BEGIN Supplied information
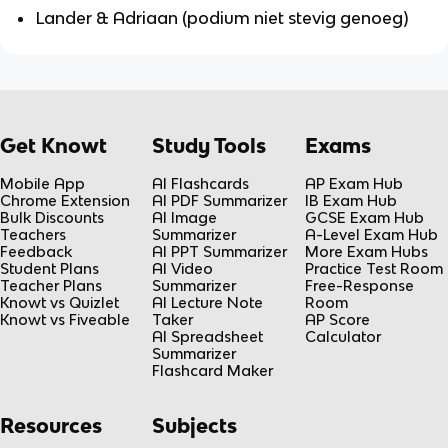
Lander & Adriaan (podium niet stevig genoeg)
Get Knowt
Study Tools
Exams
Mobile App
AI Flashcards
AP Exam Hub
Chrome Extension
AI PDF Summarizer
IB Exam Hub
Bulk Discounts
AI Image
GCSE Exam Hub
Teachers
Summarizer
A-Level Exam Hub
Feedback
AI PPT Summarizer
More Exam Hubs
Student Plans
AI Video
Practice Test Room
Teacher Plans
Summarizer
Free-Response
Knowt vs Quizlet
AI Lecture Note
Room
Knowt vs Fiveable
Taker
AP Score
AI Spreadsheet
Calculator
Summarizer
Flashcard Maker
Resources
Subjects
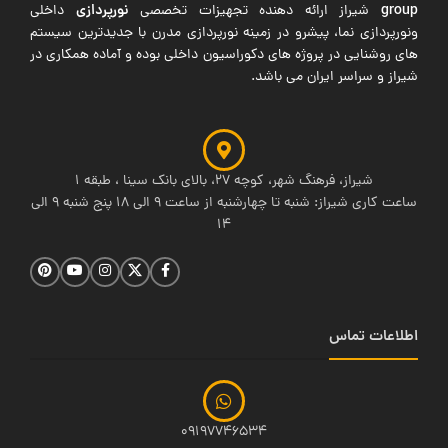
group
نورپردازی
شیراز ارائه دهنده تجهیزات تخصصی
داخلی
ونورپردازی نما، پیشرو در زمینه نورپردازی مدرن با جدیدترین سیستم
های روشنایی در پروژه های دکوراسیون داخلی بوده و آماده همکاری در
شیراز و سراسر ایران می باشد.
شیراز، فرهنگ شهر، کوچه 27، بالای بانک سینا ، طبقه 1
ساعت کاری شیراز: شنبه تا چهارشنبه از ساعت 9 الی 18 پنج شنبه 9 الی
14
اطلاعات تماس
09197746534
END Supplied information
What the answer must hold is the exact text of every line from the one containing "More Exam Hubs" through the end of the data, minus any pictures.

More Exam Hubs
Student Plans
AI Video
Practice Test Room
Teacher Plans
Summarizer
Free-Response
Knowt vs Quizlet
AI Lecture Note
Room
Knowt vs Fiveable
Taker
AP Score
AI Spreadsheet
Calculator
Summarizer
Flashcard Maker
Resources
Subjects
group
نورپردازی
شیراز ارائه دهنده تجهیزات تخصصی
داخلی
ونورپردازی نما، پیشرو در زمینه نورپردازی مدرن با جدیدترین سیستم
های روشنایی در پروژه های دکوراسیون داخلی بوده و آماده همکاری در
شیراز و سراسر ایران می باشد.
شیراز، فرهنگ شهر، کوچه 27، بالای بانک سینا ، طبقه 1
ساعت کاری شیراز: شنبه تا چهارشنبه از ساعت 9 الی 18 پنج شنبه 9 الی
14
اطلاعات تماس
09197746534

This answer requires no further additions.